An 8-mile-long stretch of drawings from the last Ice Age, excavated in the Amazon in 2017 and 2018, might provide clues about the earliest humans living in the then-developing rainforest. The drawings include handprints and animals like mastodons and large sloths but also illustrations of humans and their interactions with the environment. These depictions even gave archaeologists a glimpse at what now-extinct species used to look like.

"The paintings give a vivid and exciting glimpse into the lives of these communities," said archaeologist Mark Robinson (via Live Science). "It is unbelievable to us today to think they lived among, and hunted, giant herbivores, some which were the size of a small car."
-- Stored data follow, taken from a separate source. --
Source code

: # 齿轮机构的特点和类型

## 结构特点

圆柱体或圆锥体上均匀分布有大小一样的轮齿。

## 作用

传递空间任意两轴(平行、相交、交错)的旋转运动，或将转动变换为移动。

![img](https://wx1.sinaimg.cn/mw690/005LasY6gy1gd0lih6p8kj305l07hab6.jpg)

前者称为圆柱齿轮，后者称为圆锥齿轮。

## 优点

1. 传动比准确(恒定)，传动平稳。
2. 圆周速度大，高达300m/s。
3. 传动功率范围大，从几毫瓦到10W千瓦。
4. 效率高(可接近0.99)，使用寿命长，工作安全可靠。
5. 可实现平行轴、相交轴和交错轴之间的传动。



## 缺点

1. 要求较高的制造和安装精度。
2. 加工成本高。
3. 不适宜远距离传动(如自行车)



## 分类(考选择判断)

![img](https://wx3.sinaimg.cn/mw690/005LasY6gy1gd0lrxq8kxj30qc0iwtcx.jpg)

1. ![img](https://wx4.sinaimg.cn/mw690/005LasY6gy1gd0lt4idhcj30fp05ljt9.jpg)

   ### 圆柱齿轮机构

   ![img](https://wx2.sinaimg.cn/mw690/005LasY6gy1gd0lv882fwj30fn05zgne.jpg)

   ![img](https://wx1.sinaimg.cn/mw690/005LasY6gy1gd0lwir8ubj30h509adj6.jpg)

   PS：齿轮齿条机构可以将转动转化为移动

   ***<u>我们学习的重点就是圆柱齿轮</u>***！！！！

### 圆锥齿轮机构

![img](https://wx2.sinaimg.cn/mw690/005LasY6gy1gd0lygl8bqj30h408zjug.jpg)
Found in the northern Colombian Amazon rainforest, the drawings are from 12,600 to 11,800 years ago, which was when the world was beginning to recover from the Ice Age. The area's rising temperatures created the rainforest as we know it today.
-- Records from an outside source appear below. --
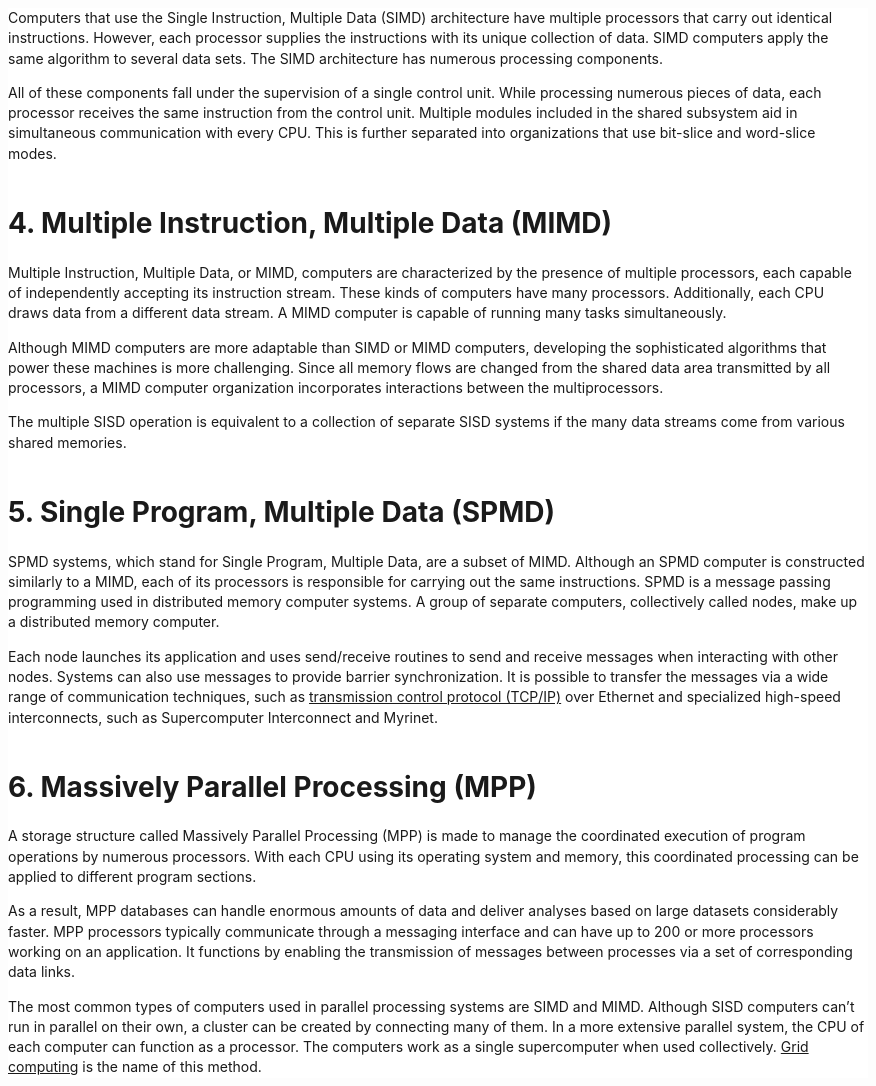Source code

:Computers that use the Single Instruction, Multiple Data (SIMD) architecture have multiple processors that carry out identical instructions. However, each processor supplies the instructions with its unique collection of data. SIMD computers apply the same algorithm to several data sets. The SIMD architecture has numerous processing components.

All of these components fall under the supervision of a single control unit. While processing numerous pieces of data, each processor receives the same instruction from the control unit. Multiple modules included in the shared subsystem aid in simultaneous communication with every CPU. This is further separated into organizations that use bit-slice and word-slice modes.

# **4. Multiple Instruction, Multiple Data (MIMD)**

Multiple Instruction, Multiple Data, or MIMD, computers are characterized by the presence of multiple processors, each capable of independently accepting its instruction stream. These kinds of computers have many processors. Additionally, each CPU draws data from a different data stream. A MIMD computer is capable of running many tasks simultaneously.

Although MIMD computers are more adaptable than SIMD or MIMD computers, developing the sophisticated algorithms that power these machines is more challenging. Since all memory flows are changed from the shared data area transmitted by all processors, a MIMD computer organization incorporates interactions between the multiprocessors.

The multiple SISD operation is equivalent to a collection of separate SISD systems if the many data streams come from various shared memories.

# **5. Single Program, Multiple Data (SPMD)**

SPMD systems, which stand for Single Program, Multiple Data, are a subset of MIMD. Although an SPMD computer is constructed similarly to a MIMD, each of its processors is responsible for carrying out the same instructions. SPMD is a message passing programming used in distributed memory computer systems. A group of separate computers, collectively called nodes, make up a distributed memory computer.

Each node launches its application and uses send/receive routines to send and receive messages when interacting with other nodes. Systems can also use messages to provide barrier synchronization. It is possible to transfer the messages via a wide range of communication techniques, such as [transmission control protocol (TCP/IP)](https://www.spiceworks.com/tech/networking/articles/what-is-tcp/) over Ethernet and specialized high-speed interconnects, such as Supercomputer Interconnect and Myrinet.

# **6. Massively Parallel Processing (MPP)**

A storage structure called Massively Parallel Processing (MPP) is made to manage the coordinated execution of program operations by numerous processors. With each CPU using its operating system and memory, this coordinated processing can be applied to different program sections.

As a result, MPP databases can handle enormous amounts of data and deliver analyses based on large datasets considerably faster. MPP processors typically communicate through a messaging interface and can have up to 200 or more processors working on an application. It functions by enabling the transmission of messages between processes via a set of corresponding data links.

The most common types of computers used in parallel processing systems are SIMD and MIMD. Although SISD computers can’t run in parallel on their own, a cluster can be created by connecting many of them. In a more extensive parallel system, the CPU of each computer can function as a processor. The computers work as a single supercomputer when used collectively. [Grid computing](https://www.spiceworks.com/tech/cloud/articles/what-is-grid-computing/) is the name of this method.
The LastJourney project, whose researchers helped excavate the caves where the drawings were found, is continuing research to figure out when people first settled the Amazon and how they affected its biodiversity. South America was the last continent to be colonized by humans, which began around the time of the last Ice Age (via LastJourney). The discovered drawings are certainly a step in the right direction in continuing to solve this mystery.

The mythic city of El Dorado

European explorers believed in the lost city of El Dorado for hundreds of years, thinking there was a rich civilization hidden away in the South American rainforest. But did it really exist?

According to recent archeological evidence (via the BBC), El Dorado did not exist quite the way they had imagined it to be. The traditions of the Colombian Muisca tribe may offer an explanation for this mythical city. For the Muisca tribe, "the golden one" was originally a very rich ruler, not a civilization. New rulers needed to go through a rite of passage, which required a long period of initiation. Afterward, the new ruler was brought to the center of a lake to make his offerings to the gods. Gold was thrown into the lake, since for the Muisca, gold was connected to the divine. It did not signify wealth but instead meant balance and peace.

Europeans were drawn to Colombia because of rumors of this treasure — and of the mythical city of El Dorado which supposedly held the gold. Centuries later, looters continue to exploit Colombia for its gold. After further discoveries of gold in the 1970s, the gold market was flooded and even crashed. Much of that discovered gold has been melted down, taking the knowledge of ancient Colombia with it.